Tuesday, March 22, 2011
More on Hypocrisy
Last week, The Policy Institute released a report titled, “Profiles in Hypocrisy: Montana Legislators Assail Government Spending While Benefitting from Farm Subsidy Programs.” The report identifies thirty-three current Montana legislators who benefitted from farm subsidy programs from 1995-2009, sixteen of them to the tune of more than $100,000 each, and one, Rep. Janna Taylor (R-Dayton), by more than $1 million.
At the same time that these legislators are receiving regular farm subsidy payments from the U.S. Department of Agriculture, many of them are complaining loudly that the government is “out of control,” and are gutting important programs that benefit Montana’s most vulnerable citizens. This is hypocrisy at its worst.
When questioned by a reporter on the issue, two of the biggest beneficiaries – Rep. Taylor and Sen. Bruce Tutvedt (R-Kalispell) – responded by defending farm subsidy programs. That’s not the point. The point is the hypocrisy of the legislators who take large subsidy payments from the government while repeatedly attacking government programs and government in general in the halls of the legislature.
The public should know about legislators who cut the benefits of just about everyone else – from the elderly (Big Sky RX), to kids from single-parent homes (Big Brothers Big Sisters), to low-income children (Healthy Montana Kids), to those struggling with addiction (tobacco prevention programs) – while silently accepting the largess of the federal government to support their own business interests.
And let’s be honest, if many of these legislators really got what they say they want – drastically smaller government and the exclusion of the federal government in state matters – the programs they depend on for the survival of their farms and ranches would be gone. They might even find themselves needing the very programs they despise so much.
But you don’t hear much about farm subsidies in the halls of the Montana Legislature. Perhaps that’s because of the highly partisan dynamic of the current legislature and the fact that more than ninety-eight percent of all of the farm subsidy payments received by members of the legislature went to Republicans.
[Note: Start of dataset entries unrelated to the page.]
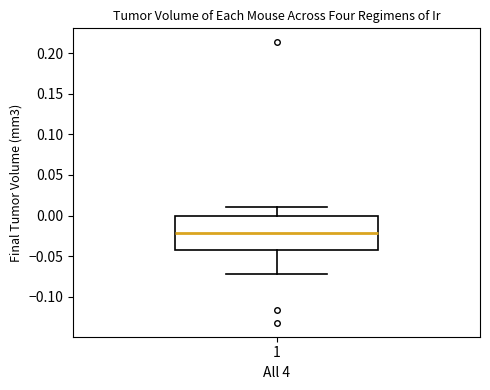

Read this box plot against the y-axis: the position of the median line, the range covered by the box, and the ends of both whiskers. The values are not printed on the chart, so give them approximately, as read against the axis.

median -0.02, box -0.04 to 0.00, whiskers -0.07 to 0.01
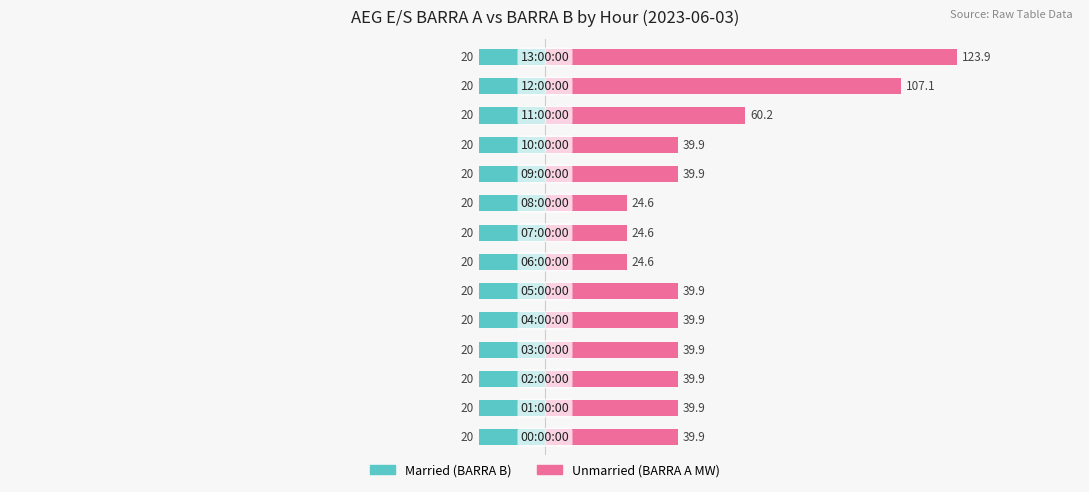

What are all the series names shown in the legend?

Married, Unmarried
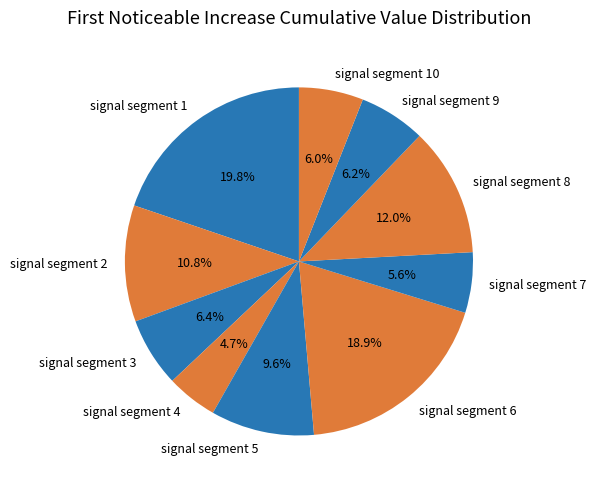

To the nearest percent, what is the combined percentage of signal segment 10 and signal segment 8?

18%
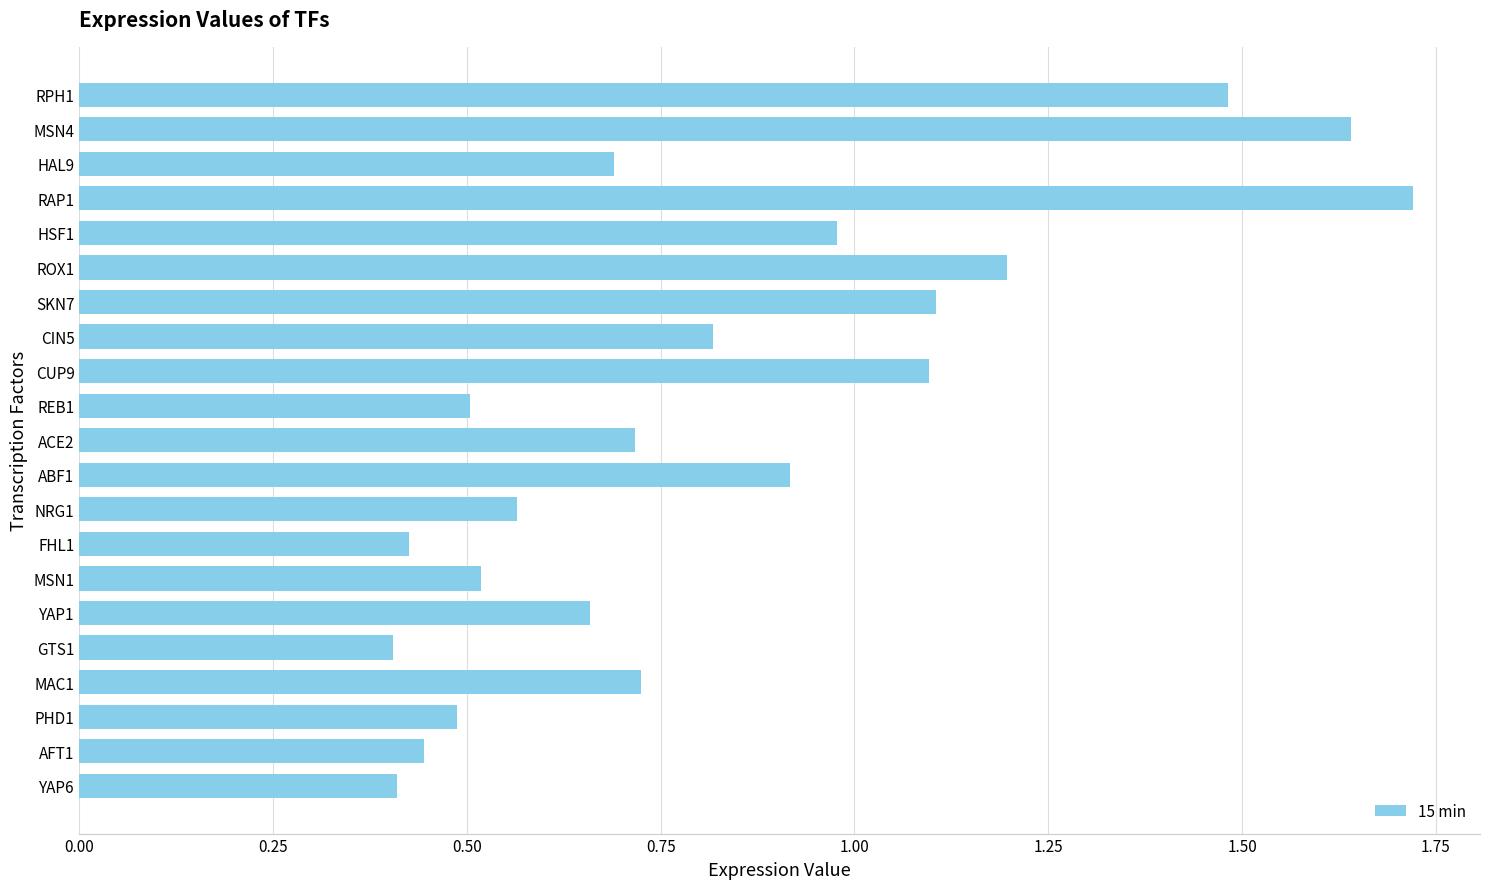

At which category does the chart reach its peak across all series?

RAP1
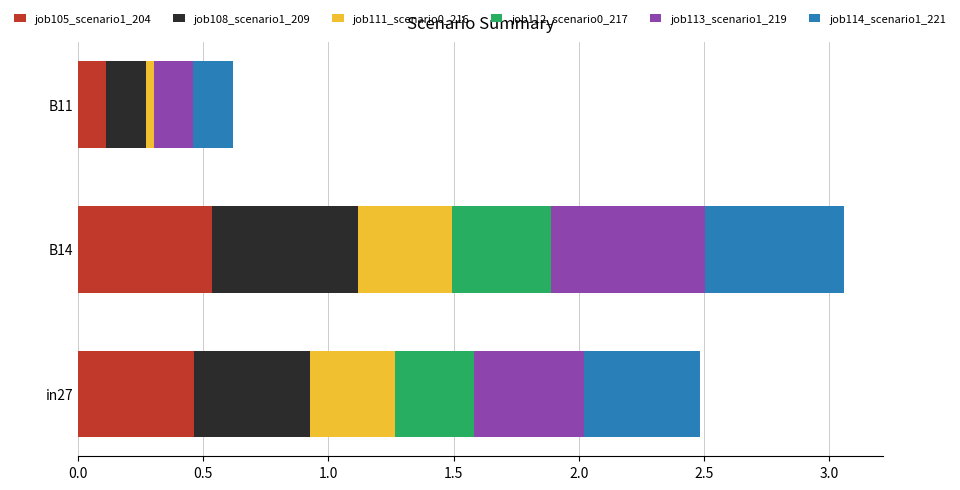

At which category is the sum across all series the highest?

B14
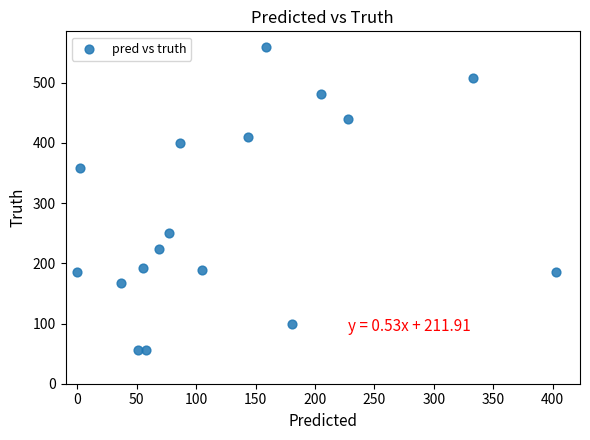

What is the range of Y values (max minus min)?

504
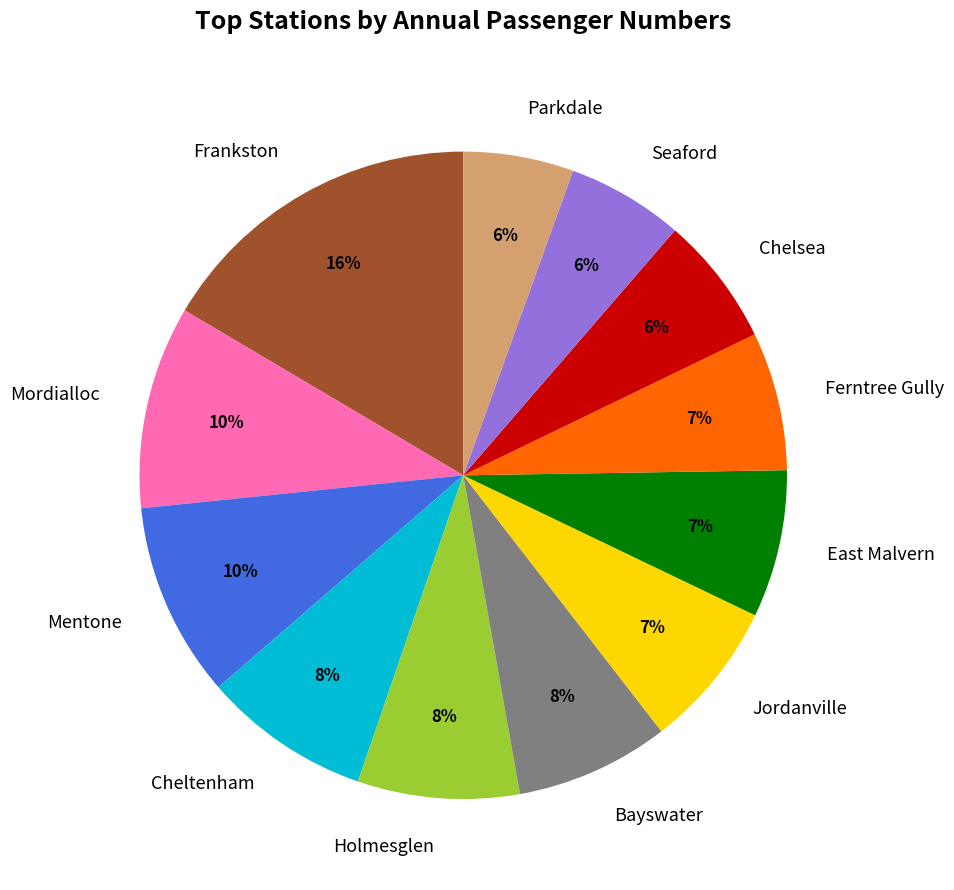

How many segments does this pie chart have?

12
These are members of the same “conservative” majority that promises to bring government “under control.” These legislators are either blinded by their own political posturing or they are so arrogant they just don’t care.
“(These) federal subsidies are necessary in order to ensure an affordable and abundant food supply,” Sen. Tutvedt said in response to the “Profiles in Hypocrisy” report. While that may be true, it’s also true that many children in Montana need the Children’s Health Insurance Program (CHIP) so they can go to the doctor when they’re sick. Low-income seniors need the Big Sky RX program to get the prescriptions they need. And kids trapped in abusive and violent home situations need child protective workers to protect them.
It’s really all a matter of values. Of course we all value an affordable and abundant food supply, but is that the end of the good that government can do in our communities? No. Beyond building our roads and keeping our food prices stable, government can and does do many other good things for our communities. And when it does, we all benefit with healthier children, safer streets, an educated workforce, a cleaner environment and in so many other ways.
Let’s not forget that – like it or not – we are all in this together. And let’s be realistic about how the world really operates. The idea is that we all put into the system, and we all benefit from it. Let’s not selectively remember when we put in, and forget when we take out.